Stored data:
--------------------
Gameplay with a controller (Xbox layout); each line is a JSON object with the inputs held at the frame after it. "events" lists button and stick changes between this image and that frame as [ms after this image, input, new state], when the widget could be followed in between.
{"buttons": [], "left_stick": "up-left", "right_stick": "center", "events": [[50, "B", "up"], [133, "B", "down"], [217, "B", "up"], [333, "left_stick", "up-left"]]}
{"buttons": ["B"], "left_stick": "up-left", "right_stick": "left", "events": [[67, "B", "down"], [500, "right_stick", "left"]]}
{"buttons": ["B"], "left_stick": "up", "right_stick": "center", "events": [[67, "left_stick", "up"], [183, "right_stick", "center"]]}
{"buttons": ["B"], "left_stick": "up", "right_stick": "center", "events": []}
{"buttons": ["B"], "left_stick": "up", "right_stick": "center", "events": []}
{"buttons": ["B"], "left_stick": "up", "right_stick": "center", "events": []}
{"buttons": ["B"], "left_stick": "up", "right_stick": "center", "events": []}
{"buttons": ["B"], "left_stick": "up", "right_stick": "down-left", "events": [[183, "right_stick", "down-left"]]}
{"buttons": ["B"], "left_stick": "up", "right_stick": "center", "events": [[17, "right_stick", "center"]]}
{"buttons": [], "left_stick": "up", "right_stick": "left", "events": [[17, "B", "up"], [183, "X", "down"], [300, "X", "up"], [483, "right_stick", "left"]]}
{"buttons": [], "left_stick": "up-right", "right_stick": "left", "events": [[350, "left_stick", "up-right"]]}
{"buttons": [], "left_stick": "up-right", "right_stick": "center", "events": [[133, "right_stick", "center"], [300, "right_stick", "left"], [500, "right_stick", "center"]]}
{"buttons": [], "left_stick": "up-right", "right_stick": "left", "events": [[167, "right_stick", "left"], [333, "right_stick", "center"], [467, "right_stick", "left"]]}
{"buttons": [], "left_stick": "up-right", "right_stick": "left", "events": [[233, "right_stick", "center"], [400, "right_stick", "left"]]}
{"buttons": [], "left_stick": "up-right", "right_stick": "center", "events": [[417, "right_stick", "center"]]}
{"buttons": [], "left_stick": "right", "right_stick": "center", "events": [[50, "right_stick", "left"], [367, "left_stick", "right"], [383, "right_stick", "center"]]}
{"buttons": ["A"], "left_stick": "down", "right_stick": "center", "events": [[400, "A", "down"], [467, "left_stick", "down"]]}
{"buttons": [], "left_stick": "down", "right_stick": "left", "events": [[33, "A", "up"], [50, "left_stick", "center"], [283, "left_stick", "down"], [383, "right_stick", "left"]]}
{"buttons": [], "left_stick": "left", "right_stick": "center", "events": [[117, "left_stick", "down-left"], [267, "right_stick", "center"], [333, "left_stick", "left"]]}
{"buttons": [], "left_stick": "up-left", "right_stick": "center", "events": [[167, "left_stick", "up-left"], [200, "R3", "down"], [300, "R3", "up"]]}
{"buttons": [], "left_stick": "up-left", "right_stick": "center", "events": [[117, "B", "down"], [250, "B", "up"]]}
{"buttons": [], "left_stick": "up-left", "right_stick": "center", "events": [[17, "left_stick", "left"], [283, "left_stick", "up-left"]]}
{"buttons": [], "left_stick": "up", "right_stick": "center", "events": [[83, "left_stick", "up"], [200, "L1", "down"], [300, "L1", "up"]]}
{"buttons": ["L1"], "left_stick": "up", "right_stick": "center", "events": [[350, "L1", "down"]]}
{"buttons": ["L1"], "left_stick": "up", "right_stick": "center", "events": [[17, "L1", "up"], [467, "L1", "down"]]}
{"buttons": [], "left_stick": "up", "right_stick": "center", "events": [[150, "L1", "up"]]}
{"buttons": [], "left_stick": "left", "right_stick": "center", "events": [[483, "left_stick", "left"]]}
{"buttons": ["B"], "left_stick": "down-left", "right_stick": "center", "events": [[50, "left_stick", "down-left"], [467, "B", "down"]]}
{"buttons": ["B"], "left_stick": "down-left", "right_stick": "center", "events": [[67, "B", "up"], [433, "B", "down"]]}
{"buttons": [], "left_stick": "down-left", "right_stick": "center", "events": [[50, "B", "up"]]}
--------------------
[DIRECTIONS]
Restate the records from above exactly as they read.

[SOLUTION TO THE PROBLEM]
Gameplay with a controller (Xbox layout); each line is a JSON object with the inputs held at the frame after it. "events" lists button and stick changes between this image and that frame as [ms after this image, input, new state], when the widget could be followed in between.
{"buttons": [], "left_stick": "up-left", "right_stick": "center", "events": [[50, "B", "up"], [133, "B", "down"], [217, "B", "up"], [333, "left_stick", "up-left"]]}
{"buttons": ["B"], "left_stick": "up-left", "right_stick": "left", "events": [[67, "B", "down"], [500, "right_stick", "left"]]}
{"buttons": ["B"], "left_stick": "up", "right_stick": "center", "events": [[67, "left_stick", "up"], [183, "right_stick", "center"]]}
{"buttons": ["B"], "left_stick": "up", "right_stick": "center", "events": []}
{"buttons": ["B"], "left_stick": "up", "right_stick": "center", "events": []}
{"buttons": ["B"], "left_stick": "up", "right_stick": "center", "events": []}
{"buttons": ["B"], "left_stick": "up", "right_stick": "center", "events": []}
{"buttons": ["B"], "left_stick": "up", "right_stick": "down-left", "events": [[183, "right_stick", "down-left"]]}
{"buttons": ["B"], "left_stick": "up", "right_stick": "center", "events": [[17, "right_stick", "center"]]}
{"buttons": [], "left_stick": "up", "right_stick": "left", "events": [[17, "B", "up"], [183, "X", "down"], [300, "X", "up"], [483, "right_stick", "left"]]}
{"buttons": [], "left_stick": "up-right", "right_stick": "left", "events": [[350, "left_stick", "up-right"]]}
{"buttons": [], "left_stick": "up-right", "right_stick": "center", "events": [[133, "right_stick", "center"], [300, "right_stick", "left"], [500, "right_stick", "center"]]}
{"buttons": [], "left_stick": "up-right", "right_stick": "left", "events": [[167, "right_stick", "left"], [333, "right_stick", "center"], [467, "right_stick", "left"]]}
{"buttons": [], "left_stick": "up-right", "right_stick": "left", "events": [[233, "right_stick", "center"], [400, "right_stick", "left"]]}
{"buttons": [], "left_stick": "up-right", "right_stick": "center", "events": [[417, "right_stick", "center"]]}
{"buttons": [], "left_stick": "right", "right_stick": "center", "events": [[50, "right_stick", "left"], [367, "left_stick", "right"], [383, "right_stick", "center"]]}
{"buttons": ["A"], "left_stick": "down", "right_stick": "center", "events": [[400, "A", "down"], [467, "left_stick", "down"]]}
{"buttons": [], "left_stick": "down", "right_stick": "left", "events": [[33, "A", "up"], [50, "left_stick", "center"], [283, "left_stick", "down"], [383, "right_stick", "left"]]}
{"buttons": [], "left_stick": "left", "right_stick": "center", "events": [[117, "left_stick", "down-left"], [267, "right_stick", "center"], [333, "left_stick", "left"]]}
{"buttons": [], "left_stick": "up-left", "right_stick": "center", "events": [[167, "left_stick", "up-left"], [200, "R3", "down"], [300, "R3", "up"]]}
{"buttons": [], "left_stick": "up-left", "right_stick": "center", "events": [[117, "B", "down"], [250, "B", "up"]]}
{"buttons": [], "left_stick": "up-left", "right_stick": "center", "events": [[17, "left_stick", "left"], [283, "left_stick", "up-left"]]}
{"buttons": [], "left_stick": "up", "right_stick": "center", "events": [[83, "left_stick", "up"], [200, "L1", "down"], [300, "L1", "up"]]}
{"buttons": ["L1"], "left_stick": "up", "right_stick": "center", "events": [[350, "L1", "down"]]}
{"buttons": ["L1"], "left_stick": "up", "right_stick": "center", "events": [[17, "L1", "up"], [467, "L1", "down"]]}
{"buttons": [], "left_stick": "up", "right_stick": "center", "events": [[150, "L1", "up"]]}
{"buttons": [], "left_stick": "left", "right_stick": "center", "events": [[483, "left_stick", "left"]]}
{"buttons": ["B"], "left_stick": "down-left", "right_stick": "center", "events": [[50, "left_stick", "down-left"], [467, "B", "down"]]}
{"buttons": ["B"], "left_stick": "down-left", "right_stick": "center", "events": [[67, "B", "up"], [433, "B", "down"]]}
{"buttons": [], "left_stick": "down-left", "right_stick": "center", "events": [[50, "B", "up"]]}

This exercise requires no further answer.